Thanks for the help jdurg and everyone else!  I agree that there's something wrong with the question in general as I've asked 3 different people who do these kind of calculations for their job and all 3 of them were stumped!  (One of them even TA'd for freshman chem and she couldn't figure it out!!)  In any case, the answer that you got was unfortunately incorrect as I submitted my homework online (it's an online homework) and it told me that it was incorrect.  Fortunately however, I get 1 more shot to get the right answer.  Any other ideas?

[mike]

M₂S₃ + O₂ --> 2MO₂

m(M2S3) = 4.00g
M(M2S3) = 2M+3S = 2M+96
n(M2S3) = 4.00/(2M+96)

m(M02) = 4.00g-0.218g = 3.782g
M(MO2) = M+2O = M+32
n(MO2) = 3.782/(M+32)

now: n(M2S3) : n(MO2) = 1 : 2

therefore: 2n(M2S3) = n(MO2)

and:

2x[4.00/(2M+96)] = 3.782/(M+32)

8.00/(2M+96) = 3.782/(M+32)

8M+ 256 = 7.564M + 363.072

0.436M = 107.072

M = 245.6

This has to be right, the computer that is checking your answer must be wrong, I have seen this question before and the mass loss is different so if your teacher has copied it incorrectly but kept the original answer then this could be the problem.

http://mailer.uwf.edu/listserv/wa.exe?A2=ind0110&L=chemed-l&D=1&P=15910
http://69.65.19.208/~apstuden/forum/viewtopic.php?t=1491&sid=c14519d1c22463ac8cb9c375568af8bd

[Borek]

I agree that there's something wrong with the question in general

Sorry, but there is nothing wrong with the question in general.

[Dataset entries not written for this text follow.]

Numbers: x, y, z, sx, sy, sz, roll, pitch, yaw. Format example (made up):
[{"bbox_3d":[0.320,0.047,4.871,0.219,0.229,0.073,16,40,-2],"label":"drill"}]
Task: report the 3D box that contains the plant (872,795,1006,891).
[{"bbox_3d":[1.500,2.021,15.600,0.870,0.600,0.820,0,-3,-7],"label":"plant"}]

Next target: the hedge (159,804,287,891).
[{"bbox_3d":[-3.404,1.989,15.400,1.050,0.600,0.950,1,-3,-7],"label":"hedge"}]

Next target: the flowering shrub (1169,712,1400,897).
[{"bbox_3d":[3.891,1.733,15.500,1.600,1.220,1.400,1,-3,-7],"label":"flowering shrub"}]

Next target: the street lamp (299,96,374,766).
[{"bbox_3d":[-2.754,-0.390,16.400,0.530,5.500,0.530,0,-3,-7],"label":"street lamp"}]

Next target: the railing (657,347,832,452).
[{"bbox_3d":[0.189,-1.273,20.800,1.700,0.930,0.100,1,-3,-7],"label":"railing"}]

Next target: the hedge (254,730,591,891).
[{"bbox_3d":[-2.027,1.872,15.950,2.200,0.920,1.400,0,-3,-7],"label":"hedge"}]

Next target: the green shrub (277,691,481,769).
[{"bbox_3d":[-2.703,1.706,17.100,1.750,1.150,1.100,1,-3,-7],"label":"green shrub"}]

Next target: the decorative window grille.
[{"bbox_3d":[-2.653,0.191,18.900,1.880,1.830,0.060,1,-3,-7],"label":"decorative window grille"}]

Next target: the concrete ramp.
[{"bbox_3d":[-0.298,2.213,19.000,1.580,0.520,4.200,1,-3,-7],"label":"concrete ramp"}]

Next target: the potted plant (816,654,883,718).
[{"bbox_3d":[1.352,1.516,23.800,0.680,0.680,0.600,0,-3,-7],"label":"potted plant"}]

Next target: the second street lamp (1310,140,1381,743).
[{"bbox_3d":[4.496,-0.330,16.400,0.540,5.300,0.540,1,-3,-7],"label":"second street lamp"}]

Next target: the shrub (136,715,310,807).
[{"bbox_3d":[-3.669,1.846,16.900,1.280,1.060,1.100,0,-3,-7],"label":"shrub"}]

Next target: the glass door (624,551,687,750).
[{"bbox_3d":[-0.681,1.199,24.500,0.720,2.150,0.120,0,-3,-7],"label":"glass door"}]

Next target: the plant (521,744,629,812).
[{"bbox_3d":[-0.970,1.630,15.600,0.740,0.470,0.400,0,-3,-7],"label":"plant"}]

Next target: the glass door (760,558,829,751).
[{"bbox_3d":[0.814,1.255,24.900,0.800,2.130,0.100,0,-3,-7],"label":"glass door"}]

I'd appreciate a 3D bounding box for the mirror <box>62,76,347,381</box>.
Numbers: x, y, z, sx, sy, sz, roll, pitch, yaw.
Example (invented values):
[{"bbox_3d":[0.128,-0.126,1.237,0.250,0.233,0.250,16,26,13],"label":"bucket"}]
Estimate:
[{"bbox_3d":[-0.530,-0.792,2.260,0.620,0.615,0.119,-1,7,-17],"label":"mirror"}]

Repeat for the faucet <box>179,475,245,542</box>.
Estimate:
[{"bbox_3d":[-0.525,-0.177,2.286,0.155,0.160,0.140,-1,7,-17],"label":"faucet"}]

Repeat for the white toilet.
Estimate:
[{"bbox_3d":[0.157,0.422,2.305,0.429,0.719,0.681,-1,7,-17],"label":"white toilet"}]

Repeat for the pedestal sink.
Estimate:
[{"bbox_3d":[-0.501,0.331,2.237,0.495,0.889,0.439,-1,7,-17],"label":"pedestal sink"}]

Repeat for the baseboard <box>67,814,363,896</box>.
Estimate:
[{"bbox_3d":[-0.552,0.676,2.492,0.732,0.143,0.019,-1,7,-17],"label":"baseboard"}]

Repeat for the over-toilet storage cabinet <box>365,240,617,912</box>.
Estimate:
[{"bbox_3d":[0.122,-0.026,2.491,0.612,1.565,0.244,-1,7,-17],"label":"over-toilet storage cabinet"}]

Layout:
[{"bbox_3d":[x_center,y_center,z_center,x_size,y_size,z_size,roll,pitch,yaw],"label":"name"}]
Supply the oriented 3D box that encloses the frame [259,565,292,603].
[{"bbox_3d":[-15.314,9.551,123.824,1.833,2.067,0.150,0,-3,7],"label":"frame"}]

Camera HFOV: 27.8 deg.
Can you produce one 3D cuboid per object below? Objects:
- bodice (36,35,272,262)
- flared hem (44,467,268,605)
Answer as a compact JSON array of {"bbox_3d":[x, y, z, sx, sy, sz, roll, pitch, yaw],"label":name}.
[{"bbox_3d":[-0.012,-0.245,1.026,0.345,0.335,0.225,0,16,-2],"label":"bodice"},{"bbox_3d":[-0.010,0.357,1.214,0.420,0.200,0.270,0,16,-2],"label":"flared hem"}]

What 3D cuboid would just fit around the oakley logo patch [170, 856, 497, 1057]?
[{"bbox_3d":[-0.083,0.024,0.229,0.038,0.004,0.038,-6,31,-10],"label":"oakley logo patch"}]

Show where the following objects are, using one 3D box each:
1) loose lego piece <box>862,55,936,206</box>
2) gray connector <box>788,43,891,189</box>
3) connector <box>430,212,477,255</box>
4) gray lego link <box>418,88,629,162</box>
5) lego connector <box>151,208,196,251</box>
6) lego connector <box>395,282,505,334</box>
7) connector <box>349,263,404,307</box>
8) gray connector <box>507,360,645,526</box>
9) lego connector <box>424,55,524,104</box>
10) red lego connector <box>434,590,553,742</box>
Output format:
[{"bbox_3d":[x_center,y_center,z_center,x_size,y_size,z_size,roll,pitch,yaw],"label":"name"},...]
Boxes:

Perhaps it is not an easy one, but it is perfectly doable. There is something wrong with numbers, but the idea behind the solution is clear.

It is very similar to the question like: 10 g of iron filings were dropped into solution of copper sulfate. How much copper was in the solution if the weight of the filings after reaction was 11 g. I suppose the same people that had problems with your question will have problem with this one.

[mike]

Borek is correct there is nothing wrong with the question, but there is something wrong with the answer you are being given.